[Images with localized body landmarks]

◆ ◆ ◆ ◆ ◆

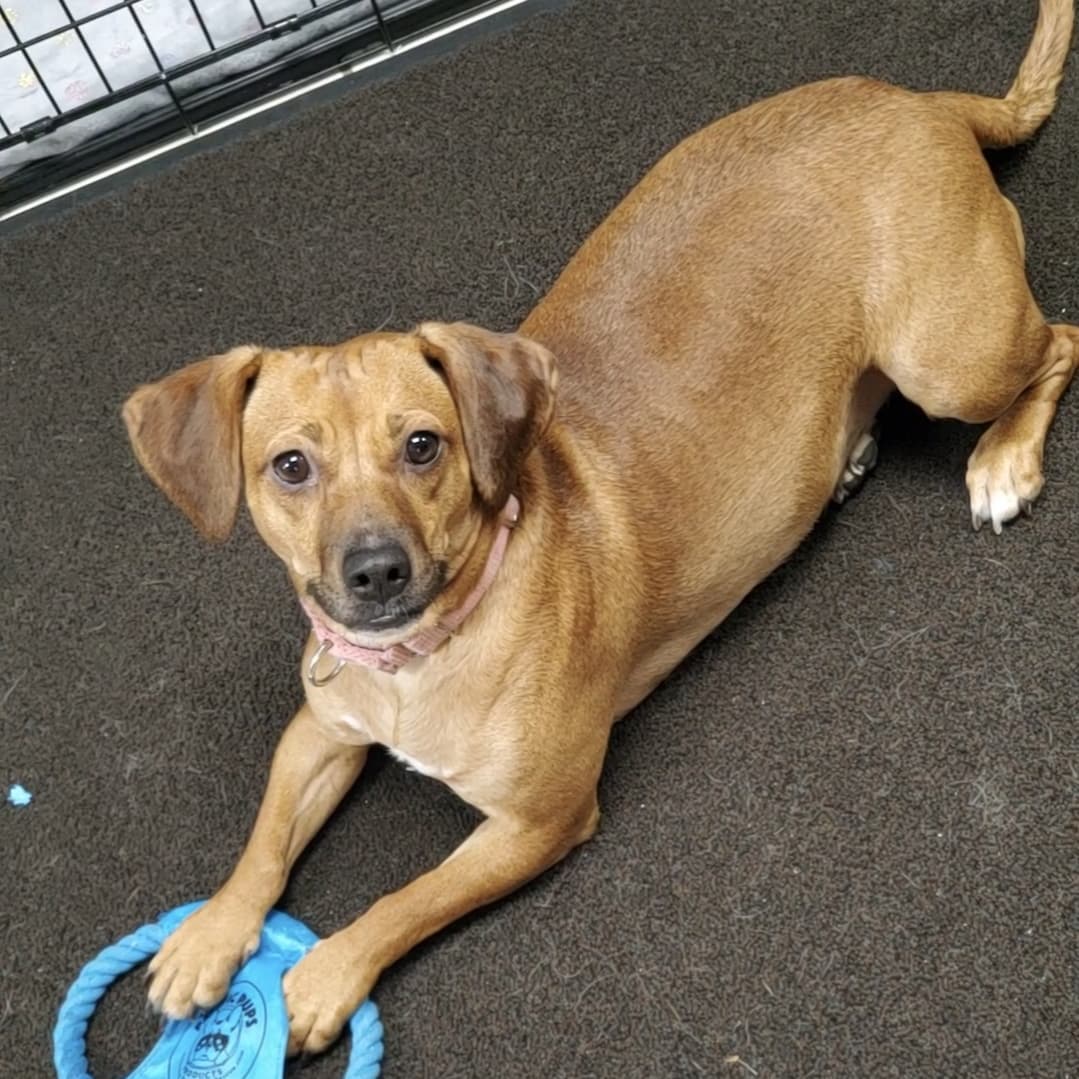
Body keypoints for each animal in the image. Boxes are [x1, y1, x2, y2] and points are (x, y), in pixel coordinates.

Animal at [122, 0, 1074, 1057]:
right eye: (289, 466)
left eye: (422, 446)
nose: (373, 571)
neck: (417, 660)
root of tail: (922, 103)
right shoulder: (321, 728)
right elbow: (263, 839)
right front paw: (211, 933)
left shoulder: (536, 821)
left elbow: (407, 899)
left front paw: (325, 973)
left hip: (948, 356)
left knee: (1060, 341)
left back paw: (1001, 459)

◆ ◆ ◆ ◆ ◆

PROBLEM REQUIREMENTS: Print only the lines from the first line of the data above through the one containing "left front paw: (325, 973)", exactly as they are, with pictures omitted.

EXERCISE RESULT:
Body keypoints for each animal in the image. Boxes are [x1, y1, x2, y2] and points are (x, y), in pixel coordinates.

Animal at [122, 0, 1074, 1057]:
right eye: (289, 466)
left eye: (422, 446)
nose: (373, 571)
neck: (417, 660)
root of tail: (922, 103)
right shoulder: (321, 728)
right elbow: (263, 839)
right front paw: (211, 933)
left shoulder: (536, 821)
left elbow: (407, 899)
left front paw: (325, 973)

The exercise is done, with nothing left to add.